Desse modo, o filme localiza muito bem os surtos maníacos de Fleck em relação ao seu estado de saúde mental. Expõe os valores ambíguos de um mundo ultra polarizado que não se preocupa com as suas ações desde que essas ações aparentam ser a coisa certa, desde que a imagem política desses atos pseudo-heróicos (matar gente rica por matar) prevaleça. E, consequentemente, evidencia os efeitos de uma coletivização desenfreada (o movimento de palhaços) que encontra nesses atos extremos um símbolo de resistência. Ou seja: a bipolaridade é, também, um sintoma do coletivo.

A forma como o filme lida com os distúrbios do personagem é bem consciente dos efeitos do fracasso de uma individuação psicológica que culmina na necessidade dessa validação pelo coletivo. Um homem que não consegue se tornar um homem (sua voz e atitudes começam como as de uma criança). Um homem que só consegue se tornar alguém através desses atos extremos (ele age como um adulto somente após começar a matar). E uma sociedade que glorifica isso como projeção dos seus anseios contra os opressores.

Talvez a maneira como o filme “vibra” com tudo seja o que o torna, para alguns, uma obra irresponsável. Eu vejo mais como um trabalho que explora as possibilidades gráficas dessas situações a partir de uma potência cinematográfica muito bem articulada. Especialmente pela forma como Todd Phillips concilia a estilização dos planos com a natureza crua da violência. Poucos filmes de Hollywood conseguiram equilibrar tão bem a construção dramática e psicológica do protagonista com os atos extremos que ele realiza. 

Nesse sentido, Coringa remete diretamente a obra de Martin Scorsese. Phillips, enquanto equilibra essas forças, cria uma narrativa muito clara e direta a partir da sua premissa. O diretor não está interessado em apenas sugerir essa violência como uma consequência da vitimização do protagonista, mas a insere como uma purgação da personalidade maníaca do personagem, um efeito direto da precariedade da sua saúde mental. Muito do sucesso de Martin Scorsese também parte desse jogo entre um protagonista ambíguo e uma história que acontece sem muitos rodeios. 

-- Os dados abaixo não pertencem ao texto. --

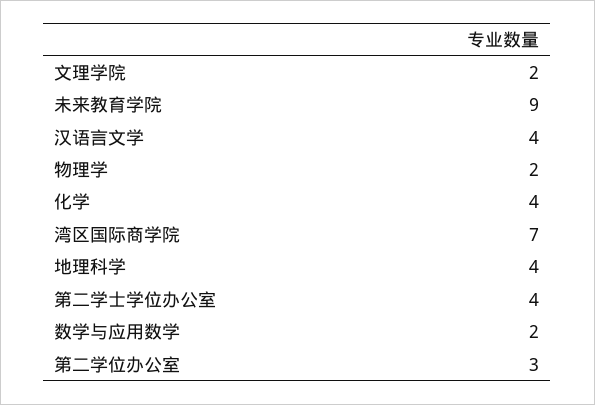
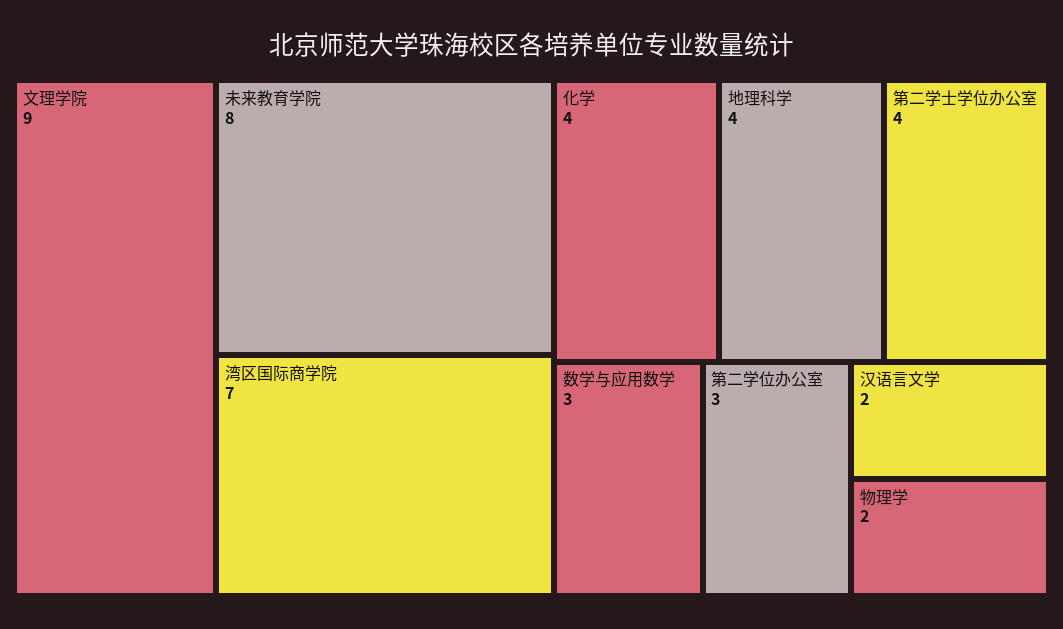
文理学院: 2 -> 9
未来教育学院: 9 -> 8
汉语言文学: 4 -> 2
数学与应用数学: 2 -> 3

No caso do Coringa, além dessa narrativa direta, o diretor ainda alia uma violência explícita muito natural. Ao mesmo tempo que o filme propõe a construção de uma personalidade complexa, todos os atos desse homem são abordados de maneira absolutamente crua e realista. A maneira que Phillips constrói o seu filme visualmente reflete isso. Existe um rigor  na decupagem que é, até certo ponto, equilibrado (movimentos de câmera sutis, planos geométricos, iluminação recortada), mas que, em momentos chaves, é subvertido pelo realismo inesperado de atos violentos explícitos. Uma relação entre o lírico e o brutal – novamente,  uma bipolaridade de tons – que perpassa por toda a obra.

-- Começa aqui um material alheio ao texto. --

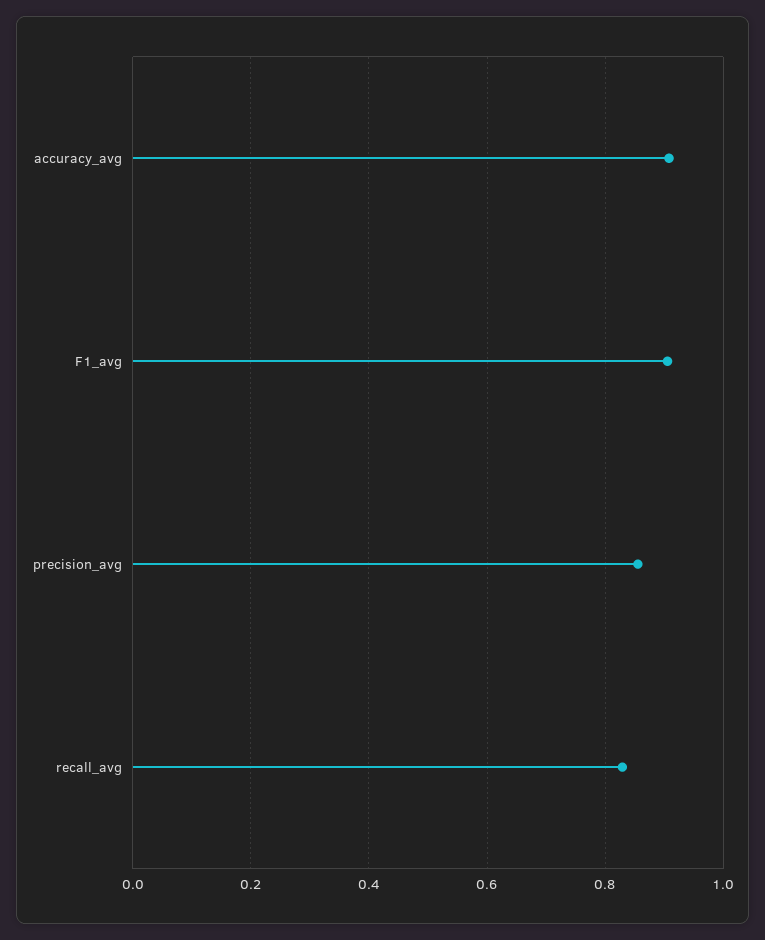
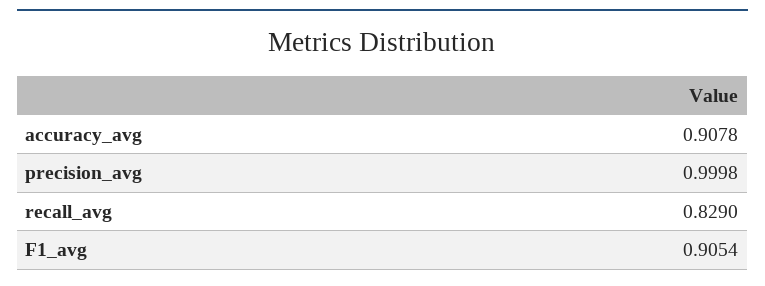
precision_avg: 0.86 -> 0.9998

Não é um filme que, simplesmente, quer mostrar como é explícito. O trabalho não quer fazer disso um elemento de orgulho ou meramente apelativo. A obra opera muito mais com uma ideia de absurdo dessa violência (a cena com o anão no apartamento é o ápice dessa relação) que nunca julga as suas ações, apenas evidencia a falta de sentido dos seus atos. Melhor ainda, brinca com isso através da ambiguidade da comédia. O momento em que o personagem de Phoenix dá um susto no anão que tenta sair do apartamento para salvar sua vida é tão extremo como espirituoso, revelando essa ambivalência que o filme assume.

A maneira como Coringa se coloca nesses limites entre ações insensatas e uma comédia quase infantil é o que melhor evidencia essa falta de sentidos da patologia que o filme se debruça, esse jogo sempre aberto e estimulante entre o riso e o desespero. Mais do que buscar uma violência pela violência, o trabalho faz da saúde mental e da relação entre contexto social e psicológico temas centrais na origem do seu vilão.